> Try it: Extend the commentary on Europe's debt crisis below, picking up right after its final sentence.

> Source passage:

┄┄┄┄┄┄┄┄┄┄

Worse, Europe’s leaders appear unwilling to address their core problem. Perhaps because Europe’s people are not yet willing to do so. As we see in the Greek polls: 80% want to stay, 80% don’t want to pay the price of staying. Polls in Germany show a similar contradiction.
Francisco Blanch (Global Investment Strategist, Bank of America Merrill Lynch) explains the first three problems:
To begin with, it should be apparent by now that forcing consumers, corporates and governments to delever all at the same time is a painful policy. With consumers, corporates and governments in Peripheral Europe all rushing to sell assets, GDP has nose-dived in Spain, Italy, Greece or Portugal, to name a few. With GDP contracting at a faster rate than overall indebtedness in Peripheral Europe, debt to GDP ratios are not showing much improvement and borrowing costs are soaring, pushing some economies into a debt deflation spiral.
… As European deficit countries face a similar current account problem to that of the US but lack a flexible currency, continued debt rollovers are only perpetuating the problem. Meanwhile, Germany has instead shown a similar position to China several years ago (Chart 15). Quite strikingly, Germany’s foreign position has barely budged, making it nearly impossible for Peripheral countries to regain competitiveness. Put differently, the core is fast absorbing capital and labor, and exporting misery to the periphery. Germany is having its cake and eating it too, for now.

┄┄┄┄┄┄┄┄┄┄

> Source data:
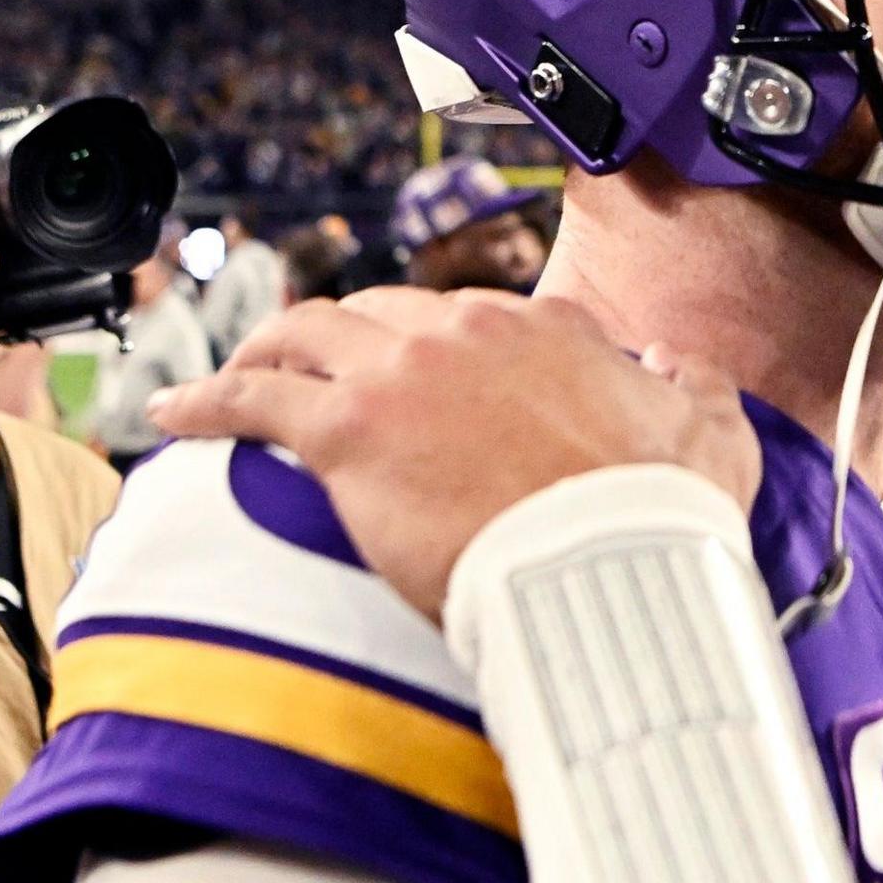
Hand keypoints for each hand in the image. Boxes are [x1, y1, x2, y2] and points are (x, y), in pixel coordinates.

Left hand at [151, 290, 762, 621]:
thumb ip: (692, 388)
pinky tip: (169, 413)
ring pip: (307, 333)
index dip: (440, 348)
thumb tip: (673, 367)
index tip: (424, 379)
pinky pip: (251, 399)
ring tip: (238, 376)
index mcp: (545, 329)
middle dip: (345, 340)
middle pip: (379, 315)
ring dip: (267, 350)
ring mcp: (399, 374)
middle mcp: (465, 331)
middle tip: (319, 376)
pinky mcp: (346, 430)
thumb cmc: (661, 517)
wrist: (609, 567)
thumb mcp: (713, 432)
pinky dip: (204, 399)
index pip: (472, 319)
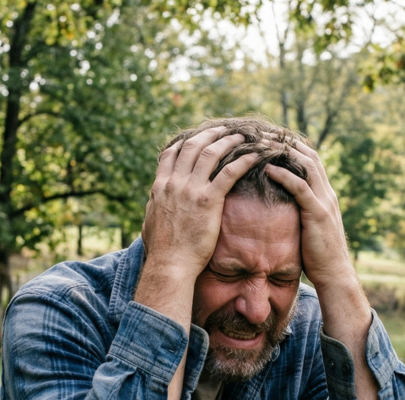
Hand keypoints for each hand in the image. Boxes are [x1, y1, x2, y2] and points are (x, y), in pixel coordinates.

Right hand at [141, 127, 260, 282]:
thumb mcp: (150, 221)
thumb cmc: (161, 250)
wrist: (169, 264)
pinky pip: (229, 173)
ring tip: (240, 136)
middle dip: (210, 134)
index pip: (171, 153)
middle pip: (192, 146)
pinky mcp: (208, 201)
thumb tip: (153, 201)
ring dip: (227, 141)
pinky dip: (243, 161)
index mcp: (160, 187)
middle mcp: (174, 183)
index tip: (198, 137)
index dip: (186, 141)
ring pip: (211, 153)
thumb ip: (153, 206)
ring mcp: (191, 190)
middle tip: (223, 130)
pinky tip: (254, 156)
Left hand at [263, 140, 354, 292]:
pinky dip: (284, 175)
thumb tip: (279, 206)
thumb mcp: (307, 227)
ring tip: (263, 143)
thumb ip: (299, 212)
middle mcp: (327, 193)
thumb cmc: (317, 255)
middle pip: (309, 156)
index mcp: (325, 194)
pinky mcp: (317, 214)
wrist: (334, 274)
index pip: (311, 160)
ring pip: (307, 166)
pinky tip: (268, 168)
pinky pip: (300, 188)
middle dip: (287, 142)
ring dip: (284, 152)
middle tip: (264, 133)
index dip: (293, 146)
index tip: (272, 138)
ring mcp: (324, 202)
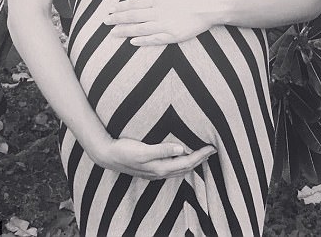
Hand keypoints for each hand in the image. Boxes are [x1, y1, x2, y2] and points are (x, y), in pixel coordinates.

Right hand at [95, 137, 216, 179]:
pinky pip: (172, 169)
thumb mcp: (142, 150)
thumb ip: (162, 150)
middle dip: (200, 160)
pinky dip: (182, 164)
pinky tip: (181, 158)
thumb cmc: (124, 150)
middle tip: (213, 150)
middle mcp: (159, 172)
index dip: (200, 155)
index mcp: (160, 168)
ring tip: (201, 154)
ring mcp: (155, 172)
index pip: (186, 163)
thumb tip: (181, 149)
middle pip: (186, 168)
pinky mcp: (150, 169)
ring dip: (192, 163)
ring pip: (179, 170)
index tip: (212, 148)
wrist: (107, 155)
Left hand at [104, 0, 217, 45]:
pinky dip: (142, 41)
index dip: (121, 7)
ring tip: (112, 34)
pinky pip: (154, 39)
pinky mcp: (173, 36)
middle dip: (117, 19)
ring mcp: (165, 25)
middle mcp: (158, 12)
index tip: (110, 9)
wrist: (213, 6)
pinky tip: (132, 42)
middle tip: (105, 22)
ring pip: (140, 29)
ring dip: (124, 31)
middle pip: (133, 17)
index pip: (134, 4)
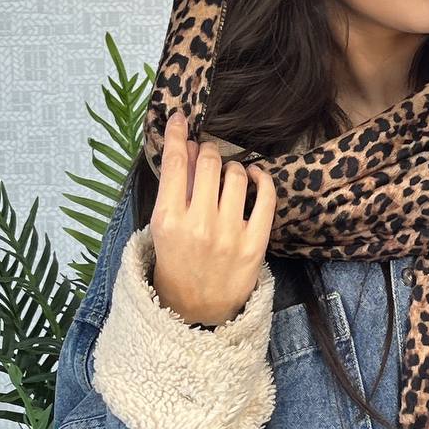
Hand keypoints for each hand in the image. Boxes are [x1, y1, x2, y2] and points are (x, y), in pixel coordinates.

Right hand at [150, 112, 275, 327]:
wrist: (196, 310)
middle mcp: (198, 224)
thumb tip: (187, 146)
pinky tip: (255, 176)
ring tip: (227, 175)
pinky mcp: (255, 244)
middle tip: (206, 155)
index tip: (180, 119)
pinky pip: (265, 197)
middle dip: (207, 151)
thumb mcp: (163, 226)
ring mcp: (228, 234)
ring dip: (232, 166)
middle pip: (208, 163)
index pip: (173, 164)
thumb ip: (175, 187)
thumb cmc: (176, 263)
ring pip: (236, 175)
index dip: (176, 135)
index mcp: (168, 219)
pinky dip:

┄┄┄┄┄┄┄┄┄┄

> Result for this task:
… Unfortunately, this situation is unlikely to persist. World history is littered with ruinous experiments linked to a lack of exchange rate and monetary policy flexibility (Chart 16). The gold standard in the Great Depression, the lost decade in Latin America, and the Asian Financial Crisis are good examples of how exchange rate distortions led to economic ruin. … But in the absence of currency, monetary and energy flexibility, the European sovereign debt crisis is far from over and about to start its most dangerous phase.
In the New York Times of 20 May 2012 Paul Krugman explains the last of these problem, showing how today’s situation in the Eurozone is similar to that of the US-European situation at the end of WWI.
Read Keynes from Essays in Persuasion:
“Ultimately, and probably soon, there must be a readjustment of the balance of exports and imports. America must buy more and sell less. This is the only alternative to her making to Europe an annual present. Either American prices must rise faster than European (which will be the case if the Federal Reserve Board allows the gold influx to produce its natural consequences), or, failing this, the same result must be brought about by a further depreciation of the European exchanges, until Europe, by inability to buy, has reduced her purchases to articles of necessity.”
He {Keynes} then goes on to discuss the folly of American policy, which simultaneously demanded that the Europeans pay in full while denying them the ability to export enough to make those payments. So here too we are repeating ancient mistakes. But why does nobody learn?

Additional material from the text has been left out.